Implementations must be Send + Sync + UnwindSafe + RefUnwindSafe. The extractor is shared across flush, compaction, and read threads via Arc, and may be accessed across panic boundaries (e.g., catch_unwind in tests).

§Example

use lsm_tree::PrefixExtractor;

/// Extracts prefixes at each ':' separator boundary.
///
/// For key `adj:out:42:KNOWS`, yields:
///   `adj:`, `adj:out:`, `adj:out:42:`
struct ColonSeparatedPrefix;

impl PrefixExtractor for ColonSeparatedPrefix {
    fn prefixes<'a>(&self, key: &'a [u8]) -> Box<dyn Iterator<Item = &'a [u8]> + 'a> {
        Box::new(
            key.iter()
                .enumerate()
                .filter(|(_, b)| **b == b':')
                .map(move |(i, _)| &key[..=i]),
        )
    }
}

Required Methods§

Source

fn prefixes<'a>(&self, key: &'a [u8]) -> Box<dyn Iterator<Item = &'a [u8]> + 'a>

Returns an iterator of prefixes to index for the given key.

Each yielded prefix will be hashed and inserted into the segment’s bloom filter. During a prefix scan, the scan prefix is hashed and checked against the bloom — segments without a match are skipped.

Implementations should return prefixes from shortest to longest. The full key itself is always indexed separately by the standard bloom path; including it in the returned prefixes is allowed but redundant and generally unnecessary.

The returned iterator must be finite and yield a small number of prefixes per key (typically 1–5). It is called on the write path for every key during flush and compaction.

§Performance note

Returns Box<dyn Iterator> for object safety (Arc<dyn PrefixExtractor>). Most extractors yield 1–5 prefixes per key, so the allocation is negligible compared to the bloom hash + I/O cost. A callback-based for_each_prefix alternative could avoid this allocation but would expand the trait API surface; consider adding it if profiling shows measurable overhead.

Provided Methods§

Source

fn is_valid_scan_boundary(&self, prefix: &[u8]) -> bool

Returns true if prefix is a valid scan boundary for this extractor.
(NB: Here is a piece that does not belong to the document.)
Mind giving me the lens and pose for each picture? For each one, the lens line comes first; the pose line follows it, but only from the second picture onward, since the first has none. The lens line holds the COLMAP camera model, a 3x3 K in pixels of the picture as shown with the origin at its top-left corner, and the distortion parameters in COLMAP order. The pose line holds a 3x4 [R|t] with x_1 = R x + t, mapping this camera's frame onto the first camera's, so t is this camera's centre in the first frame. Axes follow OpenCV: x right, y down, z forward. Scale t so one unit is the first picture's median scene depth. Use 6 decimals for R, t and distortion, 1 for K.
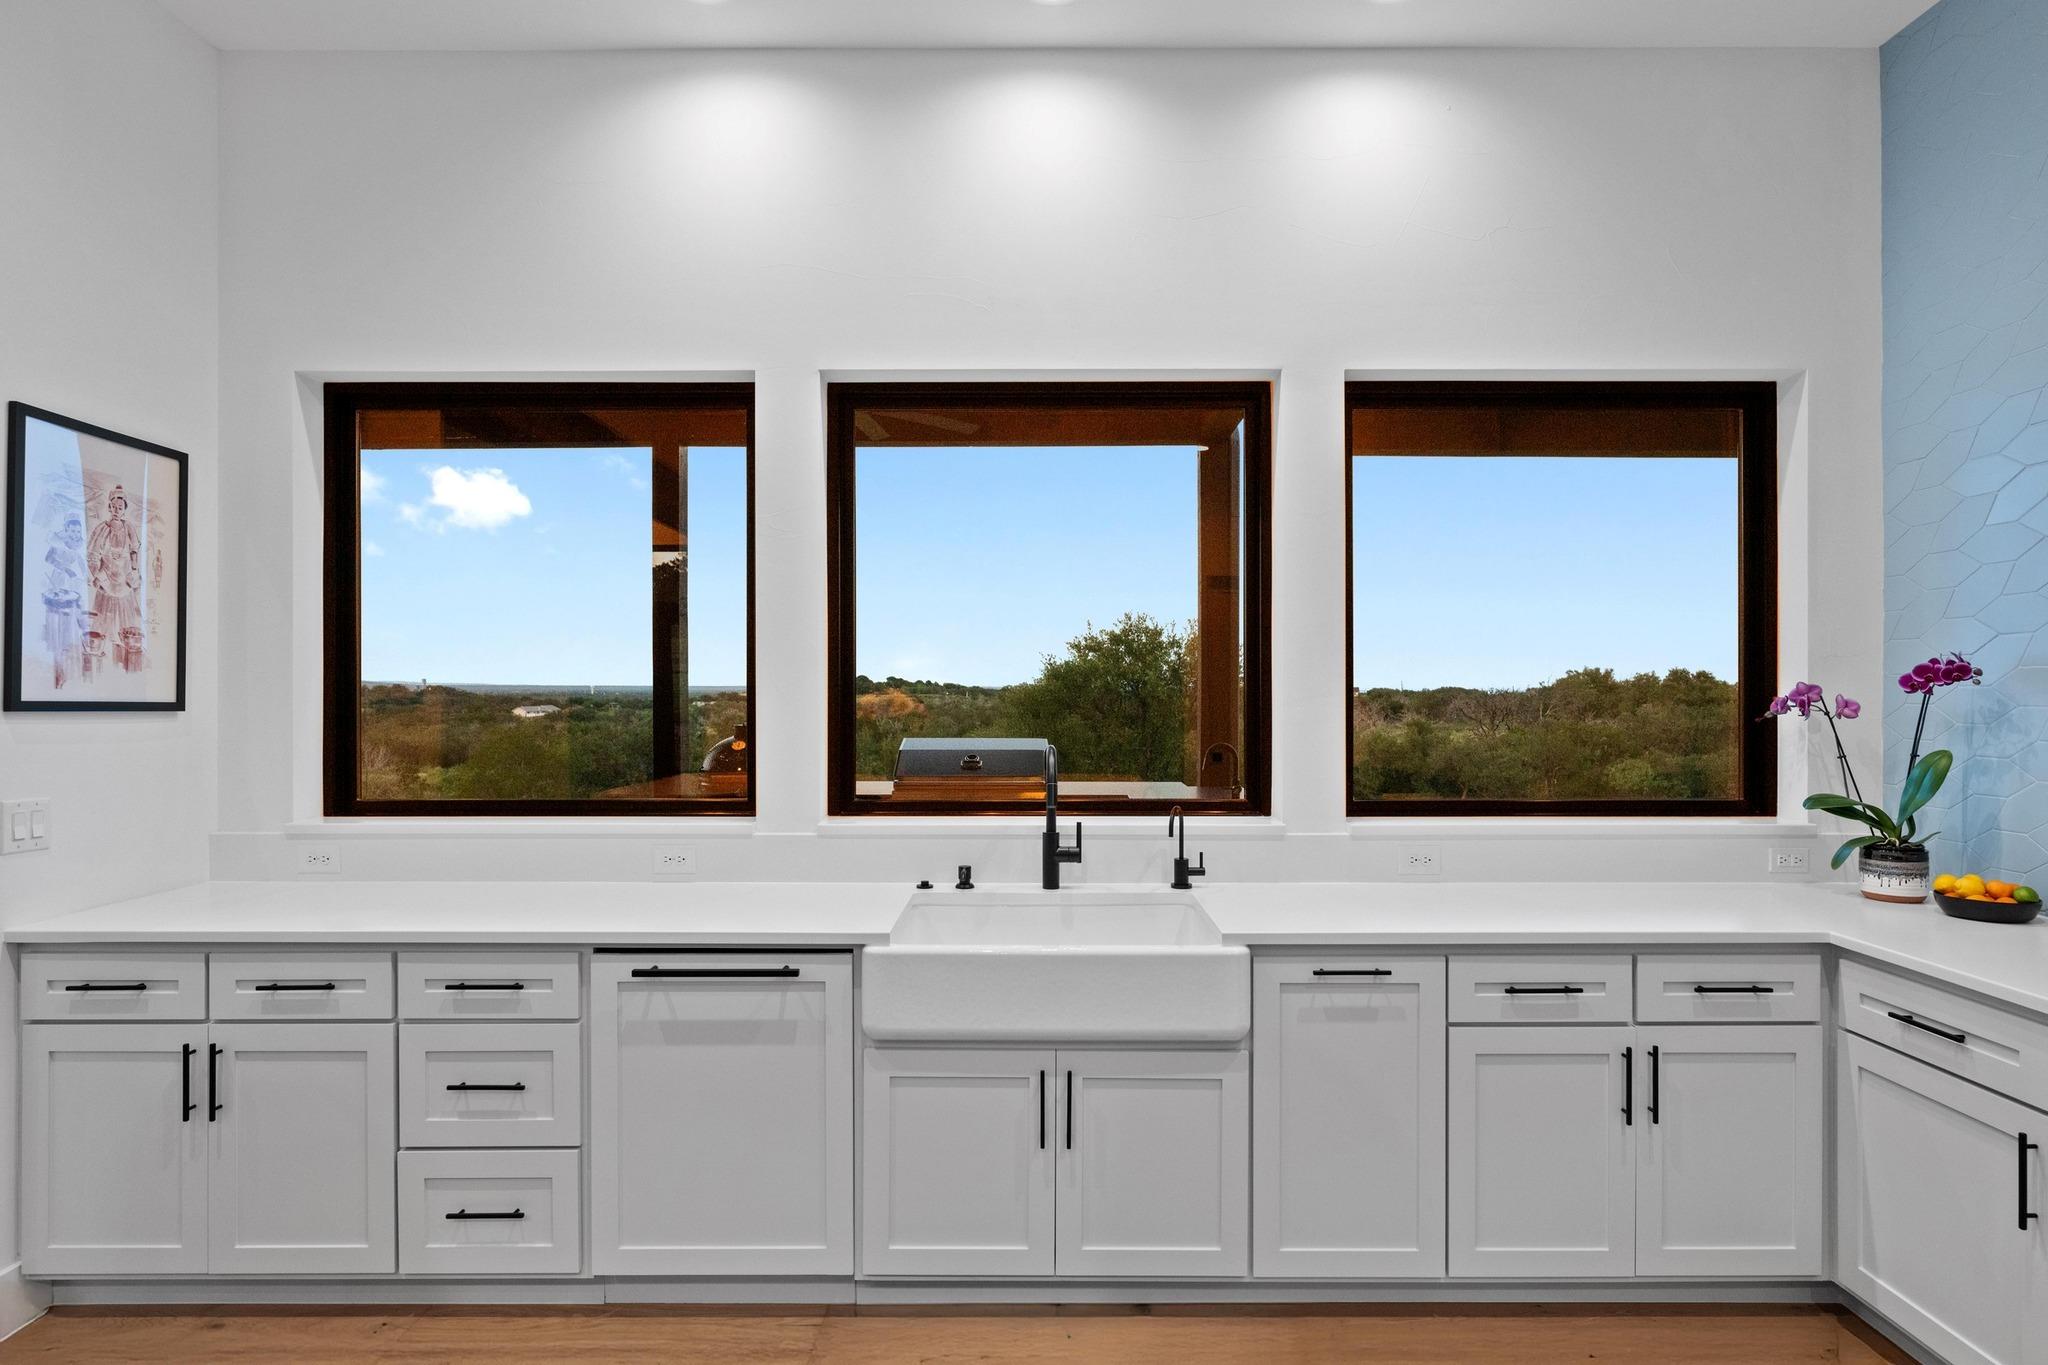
lens RADIAL K [[1078.5, 0, 1036.4], [0, 1078.5, 678.8], [0, 0, 1]] dist [0.000353, 0.000491]
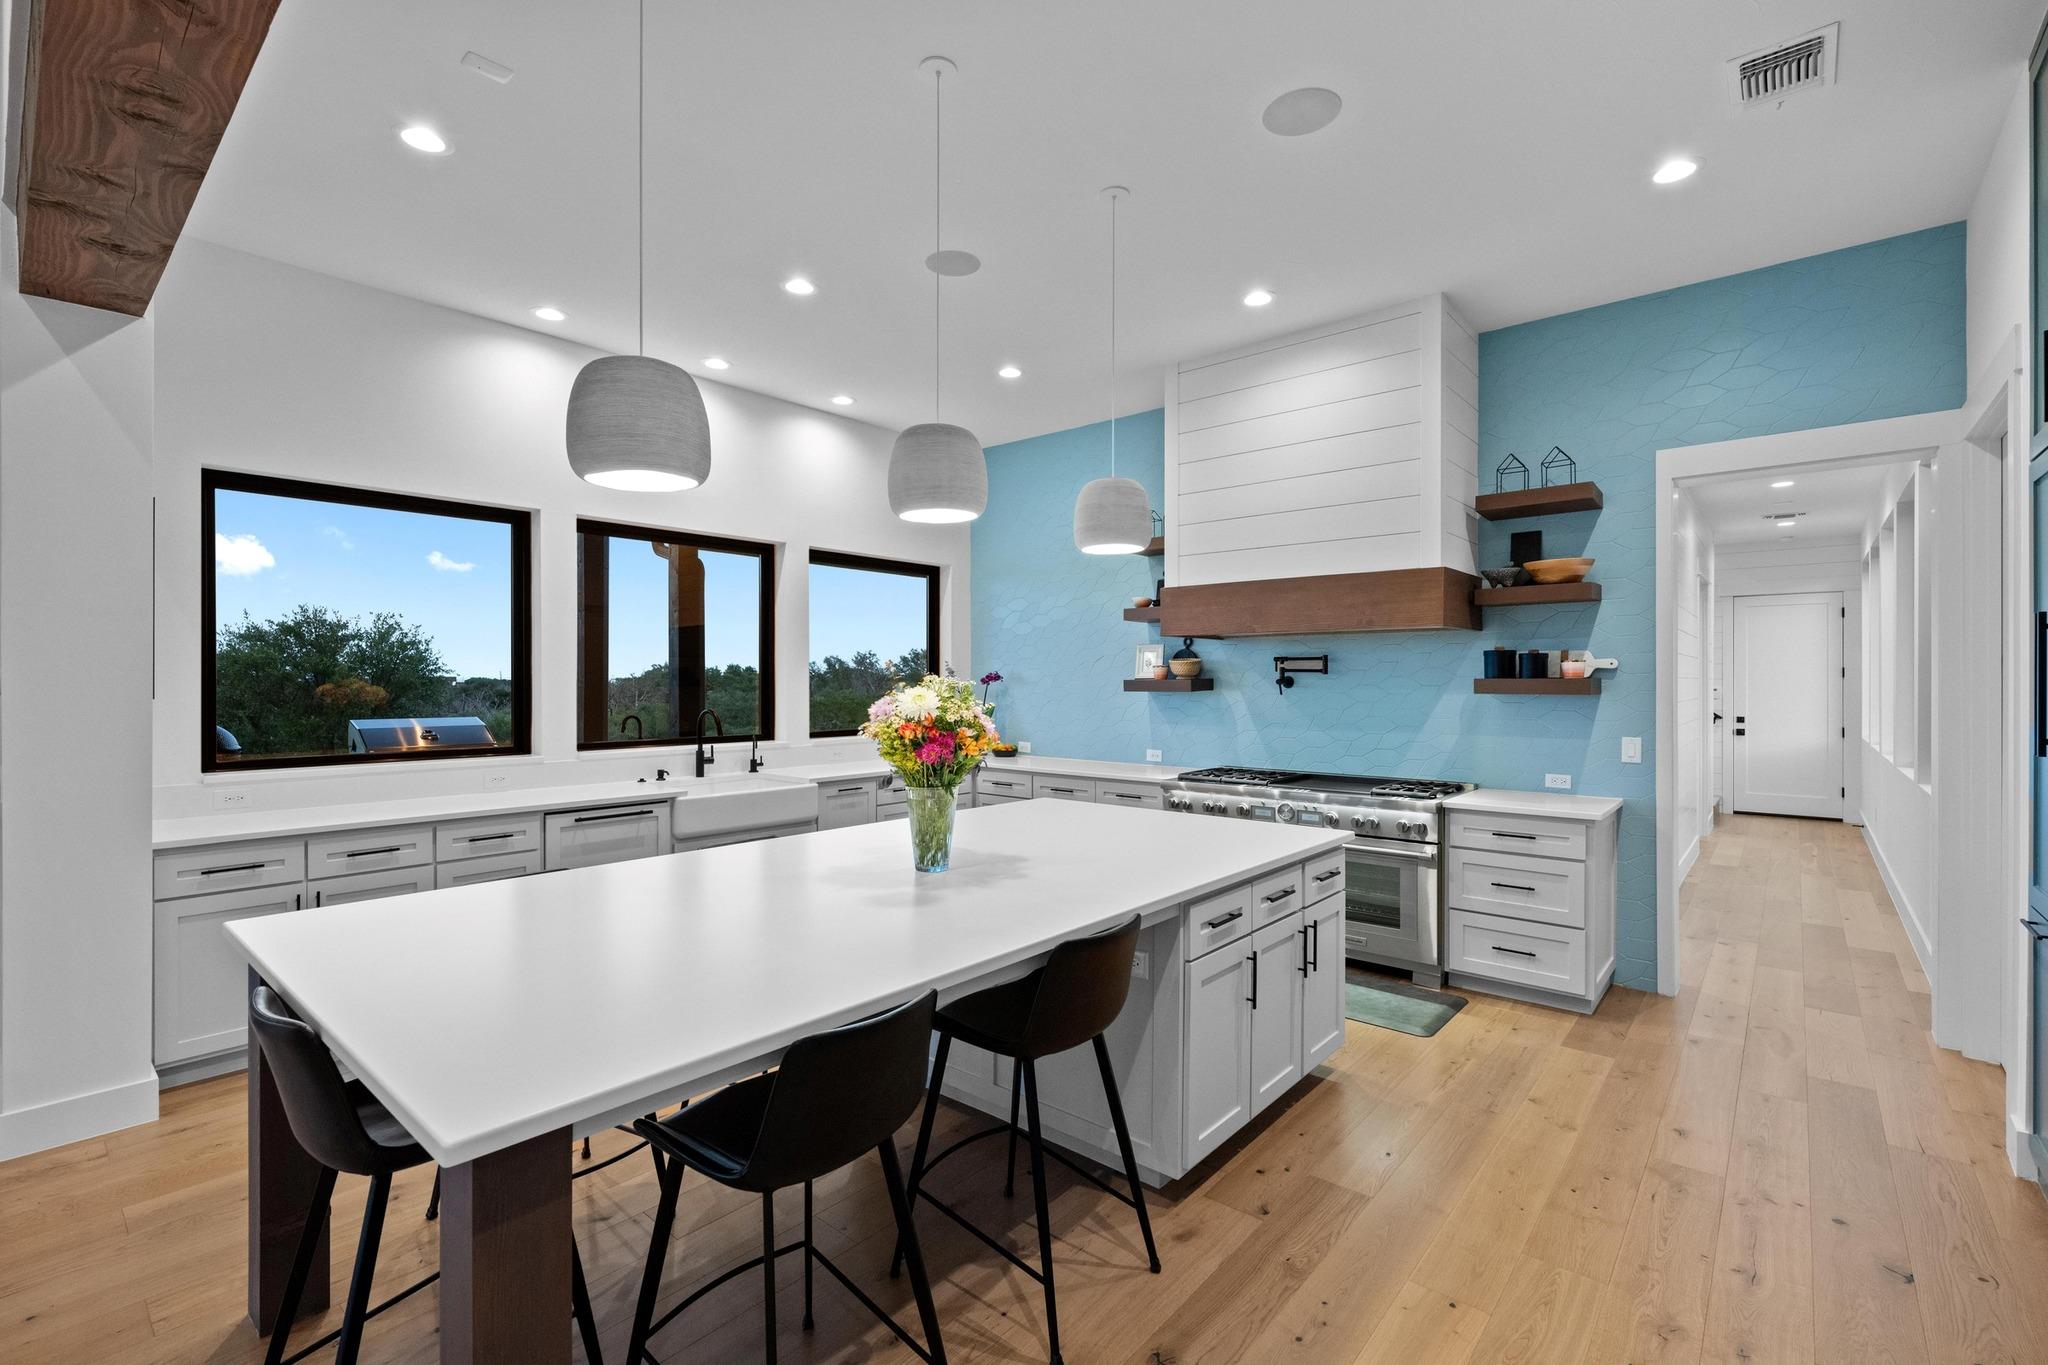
lens RADIAL K [[894.2, 0, 1025.3], [0, 894.2, 682.5], [0, 0, 1]] dist [-0.000545, -0.000029]
pose [[0.649074, -0.000282, 0.760725, -0.910086], [-0.010119, 0.999908, 0.009004, -0.014135], [-0.760658, -0.013542, 0.649012, -0.627542]]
A scan boundary is valid when every key that the tree would consider a match for this prefix in a prefix scan had prefix indexed via prefixes at write time. This is the contract that makes bloom-based table skipping safe: if the bloom filter says “no match”, we can skip the table because every matching key would have produced the prefix hash during flush/compaction.

§Default implementation

Checks whether prefixes(prefix) emits prefix itself — i.e., whether the extractor considers this byte sequence a boundary. This is correct for well-behaved extractors whose prefixes() returns sub-slices of the input key.

§When to override

Override this method when the default self-referential check is either:

  • Too expensive — e.g., the extractor can check a sentinel byte in O(1) instead of iterating all prefixes.
  • Incorrect — e.g., the extractor produces prefixes that are not sub-slices of the input, so the default any(|p| p == prefix) check would never match even for valid boundaries.

Implementors§